When to Return or Follow Up After Urgent Care for Infected Wounds
So return to urgent care — or seek emergency care — if any of these happen:
- Redness keeps expanding beyond the provider’s marked border after 48 hours of antibiotics
- Fever develops or rises above 101°F while on antibiotics
- Red streaks develop or worsen
- A new swollen, painful area appears near the original wound
- The wound starts to smell significantly worse
Also, a follow-up at 48–72 hours is reasonable for moderate infections. However, it is especially important for deep infections and for patients with diabetes or immune problems.
Walk In for Urgent Care for Infected Wounds Today
CityHealth in San Leandro provides urgent care for infected wounds on a walk-in basis. Our providers assess infected wounds, clean and debride tissue, perform I&D for abscesses, culture wounds when needed, and prescribe antibiotics — all in one visit, with no appointment required.
We also handle wound care more broadly — laceration repair, wound checks, and care for wounds that have broken open or are not healing properly. So if your wound originally needed stitches and did not get them, walk in — we can help.
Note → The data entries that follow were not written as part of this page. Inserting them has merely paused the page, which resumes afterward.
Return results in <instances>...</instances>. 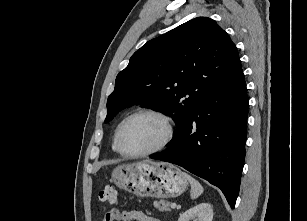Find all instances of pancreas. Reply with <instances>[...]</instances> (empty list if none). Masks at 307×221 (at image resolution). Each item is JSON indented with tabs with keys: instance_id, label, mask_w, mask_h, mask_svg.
<instances>
[{
	"instance_id": "pancreas-1",
	"label": "pancreas",
	"mask_w": 307,
	"mask_h": 221,
	"mask_svg": "<svg viewBox=\"0 0 307 221\" xmlns=\"http://www.w3.org/2000/svg\"><path fill=\"white\" fill-rule=\"evenodd\" d=\"M155 208H157L159 211H169L170 210V202L160 200L159 202L154 203Z\"/></svg>"
}]
</instances>
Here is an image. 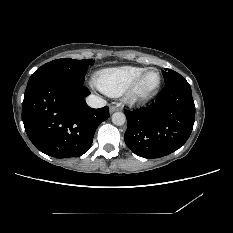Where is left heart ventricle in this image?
Segmentation results:
<instances>
[{"label": "left heart ventricle", "instance_id": "1", "mask_svg": "<svg viewBox=\"0 0 233 233\" xmlns=\"http://www.w3.org/2000/svg\"><path fill=\"white\" fill-rule=\"evenodd\" d=\"M157 82H158L157 72L154 70L148 72L139 86V92L141 94H146L150 92L156 86Z\"/></svg>", "mask_w": 233, "mask_h": 233}]
</instances>
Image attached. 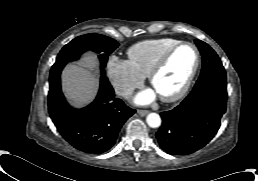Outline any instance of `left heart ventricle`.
Returning a JSON list of instances; mask_svg holds the SVG:
<instances>
[{
    "label": "left heart ventricle",
    "mask_w": 258,
    "mask_h": 181,
    "mask_svg": "<svg viewBox=\"0 0 258 181\" xmlns=\"http://www.w3.org/2000/svg\"><path fill=\"white\" fill-rule=\"evenodd\" d=\"M196 61L190 46L179 48L154 81L153 88L159 95H172L186 82Z\"/></svg>",
    "instance_id": "1"
}]
</instances>
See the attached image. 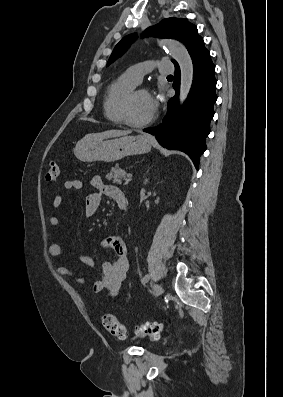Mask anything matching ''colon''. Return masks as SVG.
<instances>
[{"instance_id": "colon-1", "label": "colon", "mask_w": 283, "mask_h": 397, "mask_svg": "<svg viewBox=\"0 0 283 397\" xmlns=\"http://www.w3.org/2000/svg\"><path fill=\"white\" fill-rule=\"evenodd\" d=\"M61 166L57 163H51L48 166L45 178L47 182H54L60 175ZM103 327L116 339L124 340L127 338L125 327L112 314H104L102 316ZM164 331V325L159 322H145L142 323L138 329V335L159 337Z\"/></svg>"}]
</instances>
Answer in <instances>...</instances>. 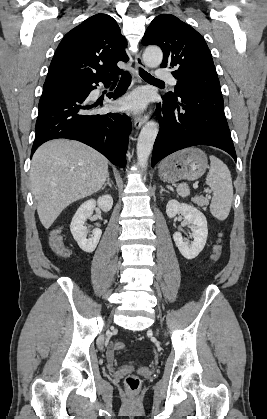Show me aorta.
<instances>
[{
    "instance_id": "aorta-1",
    "label": "aorta",
    "mask_w": 267,
    "mask_h": 419,
    "mask_svg": "<svg viewBox=\"0 0 267 419\" xmlns=\"http://www.w3.org/2000/svg\"><path fill=\"white\" fill-rule=\"evenodd\" d=\"M163 54L158 47H148L143 54V61L148 67H157L161 64ZM158 134L156 122L149 121L141 129L137 142L138 166L145 171L147 169L148 158L151 154L154 141Z\"/></svg>"
}]
</instances>
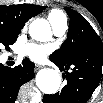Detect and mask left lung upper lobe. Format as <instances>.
I'll list each match as a JSON object with an SVG mask.
<instances>
[{"instance_id": "left-lung-upper-lobe-1", "label": "left lung upper lobe", "mask_w": 103, "mask_h": 103, "mask_svg": "<svg viewBox=\"0 0 103 103\" xmlns=\"http://www.w3.org/2000/svg\"><path fill=\"white\" fill-rule=\"evenodd\" d=\"M65 11L70 17L67 39L50 56L51 60L61 64L70 62L76 56H88L90 45H102L100 37L83 16L68 7H65Z\"/></svg>"}]
</instances>
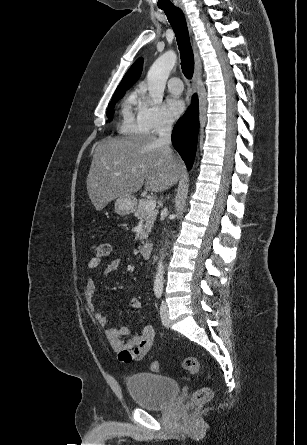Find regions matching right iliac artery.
<instances>
[{"label": "right iliac artery", "instance_id": "82829eb1", "mask_svg": "<svg viewBox=\"0 0 307 445\" xmlns=\"http://www.w3.org/2000/svg\"><path fill=\"white\" fill-rule=\"evenodd\" d=\"M155 295H156L157 298H161V296H162V291H161V290H156V291H155Z\"/></svg>", "mask_w": 307, "mask_h": 445}]
</instances>
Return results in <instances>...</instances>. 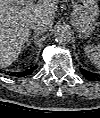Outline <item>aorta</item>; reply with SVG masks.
I'll return each instance as SVG.
<instances>
[{"label":"aorta","mask_w":100,"mask_h":118,"mask_svg":"<svg viewBox=\"0 0 100 118\" xmlns=\"http://www.w3.org/2000/svg\"><path fill=\"white\" fill-rule=\"evenodd\" d=\"M54 38L59 44H67L71 40V31L66 27H59L55 31Z\"/></svg>","instance_id":"obj_1"}]
</instances>
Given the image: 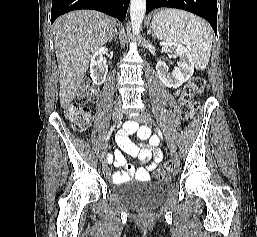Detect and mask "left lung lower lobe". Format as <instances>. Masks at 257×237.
<instances>
[{"label":"left lung lower lobe","instance_id":"left-lung-lower-lobe-1","mask_svg":"<svg viewBox=\"0 0 257 237\" xmlns=\"http://www.w3.org/2000/svg\"><path fill=\"white\" fill-rule=\"evenodd\" d=\"M160 7L183 9L205 18L217 33V0H146V13Z\"/></svg>","mask_w":257,"mask_h":237}]
</instances>
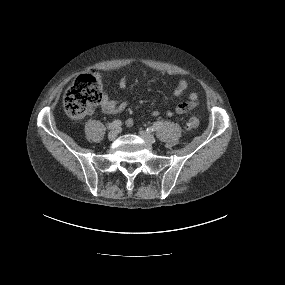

Do not wait to see if an infected wound clears on its own. In fact, it almost never does. And every day of delay gives the infection more time to spread deeper. Walk in to CityHealth San Leandro today.
Also check our guide on urgent care for cuts and lacerations if the wound is still open or was not properly closed when it happened.
Frequently Asked Questions
Can an infected wound heal without antibiotics?
Minor surface infections occasionally clear with aggressive home cleaning. However, once redness is spreading, pus is present, or you have a fever, antibiotics are needed. Do not wait and hope in those cases.
What does a MRSA wound infection look like?
In fact, MRSA infections often start as a painful red bump that looks like a spider bite. The area may develop a pus-filled center and quickly form a larger abscess. MRSA requires specific antibiotics — standard cephalexin does not cover it.
How long does an infected wound take to heal on antibiotics?
Most skin infections begin to improve within 48–72 hours of starting the right antibiotic. However, the wound itself takes 1–3 weeks to fully heal, depending on depth and location. If there is no improvement after 48–72 hours, go back for re-evaluation.
Should I put Neosporin on an infected wound?
Topical antibiotic ointment helps prevent infection in fresh wounds. However, it is not strong enough to treat an established infection. Once you have spreading redness, pus, or fever, you need oral antibiotics from a provider.
What is the difference between a wound infection and cellulitis?
A wound infection involves bacteria at the wound site. However, cellulitis is a spreading infection of the deeper skin layers, often well beyond the original wound. Cellulitis is more serious and always needs antibiotics. Severe cellulitis, especially on the face or hand, may also need hospitalization.